TUS MENYUAM HLOB
Tus Menyuam Hlob / ลูกคนโต translates to ‘the eldest child’ in Hmong / Thai.
It’s an illustration of a knight clothed in my own design of Hmong and European armor, an attempt to merge two sides of my ethnic background. This is a large-scale piece, it includes ceiling-to-floor pattern work draping onto the floor behind and the life-size illustration that hangs in the front; all these pieces are suspended from the ceiling.
This character in my piece is a reflection of the role I hold in my family. Being a knight involves being “gifted” with heavy responsibilities that are often not chosen to be taken on willingly. There is limited room for what they can control and what is meant for them. And sharing that space is also the sensation of being suffocated by the mass of expectations being carried around with them constantly.
This piece is intended to make space for those who were raised in an immigrant household with the role of being the oldest child. That role we are “gifted” may feel special in its own ways, little do people know that it can feel very suppressing.

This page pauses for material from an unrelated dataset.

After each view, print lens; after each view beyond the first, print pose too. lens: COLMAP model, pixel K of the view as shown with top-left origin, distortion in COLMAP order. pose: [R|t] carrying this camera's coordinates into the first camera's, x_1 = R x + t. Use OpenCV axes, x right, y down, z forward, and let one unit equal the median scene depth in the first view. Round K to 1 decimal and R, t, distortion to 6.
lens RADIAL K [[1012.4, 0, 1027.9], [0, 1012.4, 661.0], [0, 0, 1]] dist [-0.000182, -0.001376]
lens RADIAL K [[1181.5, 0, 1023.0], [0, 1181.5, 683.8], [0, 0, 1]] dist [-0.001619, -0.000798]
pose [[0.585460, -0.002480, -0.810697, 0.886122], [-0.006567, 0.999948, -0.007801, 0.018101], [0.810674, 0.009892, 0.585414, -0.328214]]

We are the first of a new generation from our parents’ lives. We are conditioned to become someone our loved ones see as “successful” and to prevent us from making any mistakes that may steer us away from their ideal.
But that someone isn’t who I am or want to become. The oldest child is consumed by others’ needs and expectations, they carry around others’ trauma and burdens. They are numb to making their own decisions and stories. And the fear of stepping outside of those set paths is dangerous enough to keep me in them. Not having the space to learn about my own self-identity and future is and will always be, enraging.
While making this piece, I went through a lot of twists and turns with myself. It was very frustrating and it was difficult to depict so many emotions and visuals into something I could call my own. I wanted this piece to express everything I wanted to say that I’ve been holding in for so long. There were a hundred different scenes and visuals in my head, playing out like a silent film. I wasn’t sure how to express any of it. I only realized what I was doing when the work was finished. Small details of cut hair scraps, soiled cultural clothing, rosacea, no jewelry, the facial expression, all of it was added naturally without a second thought. And all of these details have their own story, their own memory, and their own burden.
After the installation was completed, I was really shocked at how full of color it was and the size of it. Originally, I had planned for a darker piece that would be more quiet and more intimate. I wanted ambient glowing warm tones in dark detailed spaces. I am happy with the final result, I think subconsciously I did want it to have such a presence that I wasn’t prepared for in the beginning.
I hope whoever sees my work makes space for me. There were many moments in the past when I have given up and shared my space with others when I didn’t want to. Having this space to express my work and identity really means the world. I also want my piece to bring comfort to those who share my experiences.
This is a work of power and control, something that took me a while to find for myself.